A five year study by the Scottish Society for Psychical Research (SSPR) shows that mediums really can get in touch with the deceased. The SSPR’s Tricia Robertson says, “The results were very surprising. I have no idea how mediums can gain this information but the results prove that able mediums can accurately read their subjects.”

Jenifer Johnston writes in the Sunday Herald that 13 mediums from Scotland and London were studied. They sat in a different room from the participants and chose the seat numbers of people in the audience they wanted to “read,” without knowing who would be sitting there. The audience sat in a room out of sight of the medium and were seated randomly. After the reading, researchers would distribute lists of what the mediums had seen and the audience would check off which of the statements applied to them.

According to the rules of chance, the mediums would be right about 30% of the time, but they actually gave correct readings 70-80% of the time. “Their chances of guessing this level of information about their subjects is a million to one, statistically,” Robertson says. “I am aware that critics will say the tests were somehow rigged. But, rest assured, we could not have been more scientific in the way this was carried out. If anyone claims it is fixed or rigged, we would sue.”

Gordon Smith, one of the mediums who was tested, says, “The conditions were very strict?I had to arrive an hour before the participants and never got to see them. While, for me, it is not essential to be in the same room as the participants, the work is very credible because of those test conditions we were working under.”

Meanwhile, other researchers are trying to find out if near-death experiences are real. Clint Witchalls writes in the Independent that one in 10 cardiac-arrest patients report having an NDE. Jeanette Atkinson describes the typical experience: “I was going towards these lights and it was wonderful, it was peaceful, and then all of a sudden, a voice said to me, ‘Come on you silly old cow, it’s not your turn yet.’ And I was back in my body. Back in pain, with a crash team round me. I don’t remember anything else after that.”
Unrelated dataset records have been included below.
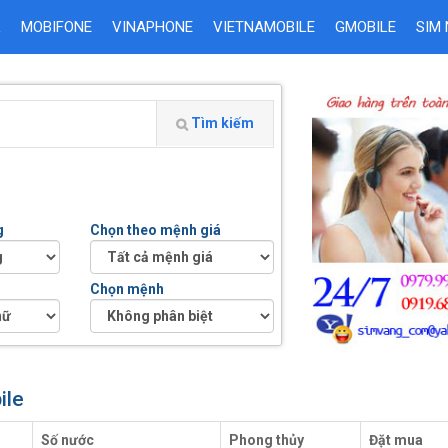
L
MOBIFONE
VINAPHONE
VIETNAMOBILE
GMOBILE
SIM
Tìm kiếm
g
Chọn theo mệnh giá
Chọn mệnh
ile
Số nước
Phong thủy
Đặt mua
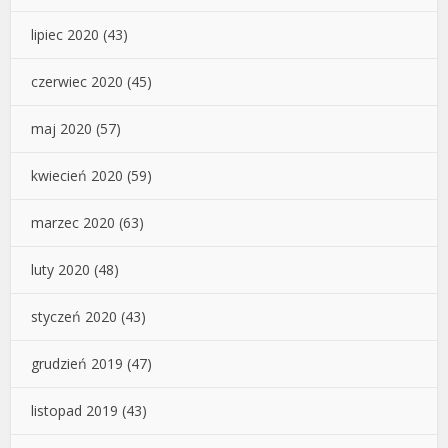
lipiec 2020
(43)
czerwiec 2020
(45)
maj 2020
(57)
kwiecień 2020
(59)
marzec 2020
(63)
luty 2020
(48)
styczeń 2020
(43)
grudzień 2019
(47)
listopad 2019
(43)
Researchers Dr. Sam Parnia and Dr. Peter Fenwick are starting a large-scale study of NDEs by placing objects out of the line of sight of cardiac patients and asking them to report on what they saw during their out-of-body experience. The study will cover at least a dozen hospitals in the U.K.

One argument against NDEs is that while these patients’ hearts have stopped, their brains are still functioning, so this must be their imagination. Researchers Stanislav Grof and Joan Halifax say NDEs are patients reliving their birth experience. The bright light at the end of the tunnel is the opening of the womb, and the person who greets them is the doctor or midwife. However, Parnia says that during cardiac arrest and advanced cardiac life support, global brain function ceases as well. EEG studies have shown that electrical activity in the brain ceases at least 10 seconds before the heart stops beating, and doesn’t show any activity for up to two hours after the heart has been started again. He says, “The key to solving this mystery lies in the accurate timing of the experiences. If it can be proven that this period of consciousness has indeed taken place during cardiac arrest, it will have huge implications.”

Some researchers just don’t give up, when it comes to investigating legends that skeptics dismiss. And why should they, when they get such wonderful results?